In: Journal des africanistes. 1997, tome 67 fascicule 1. pp. 123-133.
Citer ce document / Cite this document :
Bognolo Daniela. Djetó ! Fais attention !. In: Journal des africanistes. 1997, tome 67 fascicule 1. pp. 123-133.
doi : 10.3406/jafr.1997.1127
http://www.persee.fr/web/revues/home/prescript/article/jafr_0399-0346_1997_num_67_1_1127Des arts d'Afrique
Daniela BOGNOLO
Djetó ! fais attention !
Le « chemin de la sculpture » chez les Lobi du Burkina Faso
Nombre des pratiques à la base de la pensée religieuse lobi ont pour trait
commun l'utilisation d'objets anthropomorphes dont l'iconographie est très
variée. La présence de ces objets sur la scène rituelle nous renseigne sur la
manière dont les Lobi conçoivent leurs relations avec la société des esprits et des
puissances qui les entourent. Ceux-ci sont désignés par le terme générique de
thûa. Les sculptures anthropomorphes permettant d'entrer en contact avec un thtt
sont différenciées en thttbià et en bùthiba. Par thttbià, on désigne habituellement
les petites statuettes qui font partie de l'ensemble hétérogène
d'objets nécessaires à la construction d'un autel domestique. Ces statuettes sont
toujours réalisées en position figée et statique. Enfoncées dans le monticule de
terre de l'autel, elles sont consacrées à l'esprit d'un ancêtre protecteur éloigné
à l'identité vague. Les thttbià sont souvent exécutés par des gens qui ne pratiquent
que rarement la sculpture, ce qui explique leur aspect parfois fruste et sommaire.

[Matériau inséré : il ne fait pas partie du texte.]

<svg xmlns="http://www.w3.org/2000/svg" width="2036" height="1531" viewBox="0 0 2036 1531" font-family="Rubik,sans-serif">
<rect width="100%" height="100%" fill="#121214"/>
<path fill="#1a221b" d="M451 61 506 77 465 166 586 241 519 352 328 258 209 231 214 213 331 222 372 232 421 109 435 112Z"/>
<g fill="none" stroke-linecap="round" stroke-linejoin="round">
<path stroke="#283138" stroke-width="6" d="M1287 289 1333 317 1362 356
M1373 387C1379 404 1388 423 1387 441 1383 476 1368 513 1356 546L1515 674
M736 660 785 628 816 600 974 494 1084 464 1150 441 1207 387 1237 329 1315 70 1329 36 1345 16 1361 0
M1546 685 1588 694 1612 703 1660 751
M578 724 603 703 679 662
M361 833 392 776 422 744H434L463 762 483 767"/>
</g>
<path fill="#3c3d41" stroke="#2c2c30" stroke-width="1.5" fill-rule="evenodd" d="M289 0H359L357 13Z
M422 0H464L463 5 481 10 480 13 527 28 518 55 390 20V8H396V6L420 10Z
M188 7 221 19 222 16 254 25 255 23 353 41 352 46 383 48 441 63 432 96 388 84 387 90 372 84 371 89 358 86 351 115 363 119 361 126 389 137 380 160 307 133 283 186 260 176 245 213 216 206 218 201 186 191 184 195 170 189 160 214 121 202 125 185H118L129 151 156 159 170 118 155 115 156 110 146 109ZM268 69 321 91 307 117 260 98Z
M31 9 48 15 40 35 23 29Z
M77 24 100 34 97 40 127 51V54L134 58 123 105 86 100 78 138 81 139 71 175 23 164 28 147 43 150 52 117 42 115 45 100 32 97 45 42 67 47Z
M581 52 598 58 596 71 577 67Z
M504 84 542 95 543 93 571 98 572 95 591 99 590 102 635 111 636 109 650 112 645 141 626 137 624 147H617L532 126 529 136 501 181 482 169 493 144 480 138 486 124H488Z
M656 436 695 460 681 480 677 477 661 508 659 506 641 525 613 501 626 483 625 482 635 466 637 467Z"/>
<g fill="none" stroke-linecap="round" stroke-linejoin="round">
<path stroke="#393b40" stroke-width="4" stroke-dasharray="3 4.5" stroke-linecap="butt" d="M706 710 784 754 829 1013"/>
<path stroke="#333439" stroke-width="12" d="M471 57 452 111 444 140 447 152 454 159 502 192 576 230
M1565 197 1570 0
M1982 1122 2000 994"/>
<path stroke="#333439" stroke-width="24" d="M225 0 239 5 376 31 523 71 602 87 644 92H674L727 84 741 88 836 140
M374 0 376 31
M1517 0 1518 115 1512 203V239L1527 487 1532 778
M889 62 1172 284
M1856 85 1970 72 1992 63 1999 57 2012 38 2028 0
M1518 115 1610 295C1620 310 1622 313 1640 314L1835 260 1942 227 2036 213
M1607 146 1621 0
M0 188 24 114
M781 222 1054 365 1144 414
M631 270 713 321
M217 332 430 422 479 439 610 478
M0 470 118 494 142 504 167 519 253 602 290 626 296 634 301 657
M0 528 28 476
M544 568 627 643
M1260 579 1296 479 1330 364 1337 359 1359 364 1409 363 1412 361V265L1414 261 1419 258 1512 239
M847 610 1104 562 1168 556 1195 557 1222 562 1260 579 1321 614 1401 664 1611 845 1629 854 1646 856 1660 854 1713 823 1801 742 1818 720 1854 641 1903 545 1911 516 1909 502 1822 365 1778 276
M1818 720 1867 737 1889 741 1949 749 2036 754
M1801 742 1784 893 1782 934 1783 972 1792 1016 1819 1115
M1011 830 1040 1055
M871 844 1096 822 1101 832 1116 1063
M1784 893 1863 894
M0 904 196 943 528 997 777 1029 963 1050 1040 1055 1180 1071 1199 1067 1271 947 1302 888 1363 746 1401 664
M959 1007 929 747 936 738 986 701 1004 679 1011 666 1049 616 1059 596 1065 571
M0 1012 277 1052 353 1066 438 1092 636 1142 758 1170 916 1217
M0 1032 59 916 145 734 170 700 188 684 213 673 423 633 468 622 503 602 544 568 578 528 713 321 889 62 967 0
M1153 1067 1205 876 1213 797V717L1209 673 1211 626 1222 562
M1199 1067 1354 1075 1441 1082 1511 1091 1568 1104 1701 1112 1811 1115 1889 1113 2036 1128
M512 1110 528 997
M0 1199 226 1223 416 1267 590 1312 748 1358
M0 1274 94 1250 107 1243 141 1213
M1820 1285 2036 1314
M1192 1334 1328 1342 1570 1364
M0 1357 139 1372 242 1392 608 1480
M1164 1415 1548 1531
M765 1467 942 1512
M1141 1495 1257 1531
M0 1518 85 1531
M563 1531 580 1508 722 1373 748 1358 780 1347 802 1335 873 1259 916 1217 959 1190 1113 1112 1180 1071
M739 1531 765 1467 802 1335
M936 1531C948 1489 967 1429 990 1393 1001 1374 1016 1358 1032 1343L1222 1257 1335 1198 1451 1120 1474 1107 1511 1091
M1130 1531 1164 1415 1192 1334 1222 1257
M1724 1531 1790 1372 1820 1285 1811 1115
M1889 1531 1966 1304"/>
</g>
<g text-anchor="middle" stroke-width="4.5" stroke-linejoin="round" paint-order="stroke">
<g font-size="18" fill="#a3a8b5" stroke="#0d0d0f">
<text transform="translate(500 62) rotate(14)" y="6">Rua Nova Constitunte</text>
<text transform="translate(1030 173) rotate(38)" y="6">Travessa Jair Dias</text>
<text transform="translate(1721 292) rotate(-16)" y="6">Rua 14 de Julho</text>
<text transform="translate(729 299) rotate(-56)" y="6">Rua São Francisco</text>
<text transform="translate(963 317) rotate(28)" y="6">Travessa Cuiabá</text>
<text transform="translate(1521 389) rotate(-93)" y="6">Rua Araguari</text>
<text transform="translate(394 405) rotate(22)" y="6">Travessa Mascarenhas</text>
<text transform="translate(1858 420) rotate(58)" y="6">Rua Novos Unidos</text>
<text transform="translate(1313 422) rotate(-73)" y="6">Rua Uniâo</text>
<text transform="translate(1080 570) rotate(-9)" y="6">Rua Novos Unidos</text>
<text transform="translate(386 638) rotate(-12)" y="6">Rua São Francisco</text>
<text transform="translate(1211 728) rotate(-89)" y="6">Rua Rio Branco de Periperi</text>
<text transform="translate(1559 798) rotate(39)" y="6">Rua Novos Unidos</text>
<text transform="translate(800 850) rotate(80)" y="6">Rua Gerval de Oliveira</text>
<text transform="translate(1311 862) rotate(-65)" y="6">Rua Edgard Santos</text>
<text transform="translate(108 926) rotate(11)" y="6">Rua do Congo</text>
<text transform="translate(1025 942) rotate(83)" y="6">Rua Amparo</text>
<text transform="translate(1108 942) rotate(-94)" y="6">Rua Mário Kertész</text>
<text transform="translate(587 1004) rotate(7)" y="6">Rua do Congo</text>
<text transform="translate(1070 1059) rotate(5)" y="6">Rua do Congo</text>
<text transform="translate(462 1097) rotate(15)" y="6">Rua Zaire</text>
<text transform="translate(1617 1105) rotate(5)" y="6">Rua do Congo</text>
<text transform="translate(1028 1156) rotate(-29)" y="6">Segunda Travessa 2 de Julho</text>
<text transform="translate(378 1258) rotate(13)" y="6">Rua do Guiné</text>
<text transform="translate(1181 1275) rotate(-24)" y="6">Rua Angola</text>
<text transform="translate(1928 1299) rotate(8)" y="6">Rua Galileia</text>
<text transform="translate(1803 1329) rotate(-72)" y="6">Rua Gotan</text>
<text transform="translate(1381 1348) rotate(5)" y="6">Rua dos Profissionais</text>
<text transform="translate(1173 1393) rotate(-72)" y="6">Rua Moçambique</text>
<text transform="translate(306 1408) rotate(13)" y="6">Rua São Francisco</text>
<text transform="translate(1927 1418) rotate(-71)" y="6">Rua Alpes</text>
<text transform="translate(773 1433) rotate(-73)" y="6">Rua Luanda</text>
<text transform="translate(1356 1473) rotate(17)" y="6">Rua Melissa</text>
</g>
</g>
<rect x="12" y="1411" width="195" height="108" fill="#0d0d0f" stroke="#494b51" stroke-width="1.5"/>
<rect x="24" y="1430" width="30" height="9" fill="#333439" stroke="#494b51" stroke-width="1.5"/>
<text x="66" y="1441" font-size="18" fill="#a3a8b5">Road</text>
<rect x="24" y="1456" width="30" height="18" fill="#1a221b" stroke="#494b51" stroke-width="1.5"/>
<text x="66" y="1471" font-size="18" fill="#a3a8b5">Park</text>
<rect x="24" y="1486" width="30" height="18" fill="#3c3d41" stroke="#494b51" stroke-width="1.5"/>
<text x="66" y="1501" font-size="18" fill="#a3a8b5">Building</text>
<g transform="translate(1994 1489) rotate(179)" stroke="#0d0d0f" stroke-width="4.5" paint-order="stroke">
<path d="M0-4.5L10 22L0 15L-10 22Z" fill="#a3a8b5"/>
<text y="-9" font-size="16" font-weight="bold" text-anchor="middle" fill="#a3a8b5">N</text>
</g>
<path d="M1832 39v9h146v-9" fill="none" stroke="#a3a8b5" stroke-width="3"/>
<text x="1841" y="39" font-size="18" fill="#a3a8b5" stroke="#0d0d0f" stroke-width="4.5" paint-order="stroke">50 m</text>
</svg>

En revanche, presque toutes les statuettes de dimensions variables figurant une
attitude ou un thème particuliers (scène d'accouplement, femme avec enfant,
femme avec poterie sur la tête, homme avec fusil...) appartiennent à la catégorie
des bùthiba, des sculptures dont la fabrication s'appuie sur une symbolique
précise se référant à la situation particulière qu'un individu singulier est en train
de vivre. La fabrication des bùthiba est demandée par le devin en vue,
généralement, de la guérison d'un état malheureux provoqué par un thtt de nature
inconnue. L'utilisation de ce type de statuettes exige le recours à un sculpteur
capable de bien représenter le geste et d'en rendre la valeur symbolique dans la
matière requise, et qui soit également en mesure de faire face au danger que la
réalisation d'un tel objet comporte. Toute création d'artefact destiné à établir un
lien avec une puissance est en effet un acte dangereux : le sculpteur qui n'utilise
pas le « médicament » adéquat pour se protéger pendant son travail est censé
pouvoir être « attrapé » par le thtt, alors attiré par la forme de l'objet sculpté.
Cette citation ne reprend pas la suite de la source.